* WHAT YOU WILL DO
A – Write out the passage of the Fannie and Freddie bailout poll exactly, everything from "The Kudlow Caucus" down to "if it’s recovered.".
B – Answer these questions using the Fannie and Freddie bailout poll:
(i) How many panelists voted for private capital?
(ii) What firm is Joe Battipaglia with?
(iii) According to Joe Battipaglia, how should the government benefit if its equity stake is recovered?
C – Proceed with the Fannie and Freddie bailout poll, starting after its final sentence.

* EXTRACT
════════════════

Kudlow's Corner

Should Private or Government Capital Bail Out Fannie and Freddie?

We asked our panel:

Should Private or Government Capital Bail Out Fannie and Freddie?

Results:

PRIVATE 11
GOVERNMENT 1






The Kudlow Caucus Breakdown

PRIVATE
Stefan AbramsManaging Partner, Bryden-Abrams Investment Management
Ideally, the inevitable recapitalizations of Fannie and Freddie should be accomplished with private capital, but my own view is that the need will be so great that in the end each of us taxpayers will be “lucky” enough to be forced to participate.

GOVERNMENT
Joe Battipaglia
Market Strategist, Stifel Nicolaus
Since the government has an implicit guarantee behind Fannie and Freddie, they’re the ones who should provide the bailout and should benefit by way of their equity stake if it’s recovered.

════════════════

* Figure understanding tasks
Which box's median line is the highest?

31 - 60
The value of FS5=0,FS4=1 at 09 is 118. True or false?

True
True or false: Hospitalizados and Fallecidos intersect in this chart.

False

════════════════

* SOLVED TASKS
A –
The Kudlow Caucus Breakdown

PRIVATE
Stefan AbramsManaging Partner, Bryden-Abrams Investment Management
Ideally, the inevitable recapitalizations of Fannie and Freddie should be accomplished with private capital, but my own view is that the need will be so great that in the end each of us taxpayers will be “lucky” enough to be forced to participate.

GOVERNMENT
Joe Battipaglia
Market Strategist, Stifel Nicolaus
Since the government has an implicit guarantee behind Fannie and Freddie, they’re the ones who should provide the bailout and should benefit by way of their equity stake if it’s recovered.

B –
(i) Eleven panelists voted for private capital.
(ii) Joe Battipaglia is with Stifel Nicolaus.
(iii) The government should benefit by way of its equity stake.

C –
PRIVATE
Jared Bernstein
Senior Economist, Economic Policy Institute
I’d rather private capital do it, but the fact is they’re TBTF (too big to fail), so the bail-out bucket brigade should be at-the-ready. BTW, the question we should be asking ourselves is how’d we get here in the first place. Answer: housing bubble. Solution: better oversight and management of mortgage markets. Moral: the time to worry about moral hazard is not the weekend when the bank is failing.

PRIVATE
Jerry BowyerChief Economist, Benchmark Financial Network
How long must the failed policies of LBJ hang around the neck of this country? Johnson created Fannie and Freddie in the late 60s to pay for the Vietnam war and the creation of a giant welfare state. Both failed. It’s time to cut Fannie and Freddie off entirely. Instead of talking about giving them another umbilical cord into the body politic, we should be cutting the existing line of credit. Fannie and Freddie are a giant slush fund for the urban vote-buying sub-prime industrial complex and its congressional masters.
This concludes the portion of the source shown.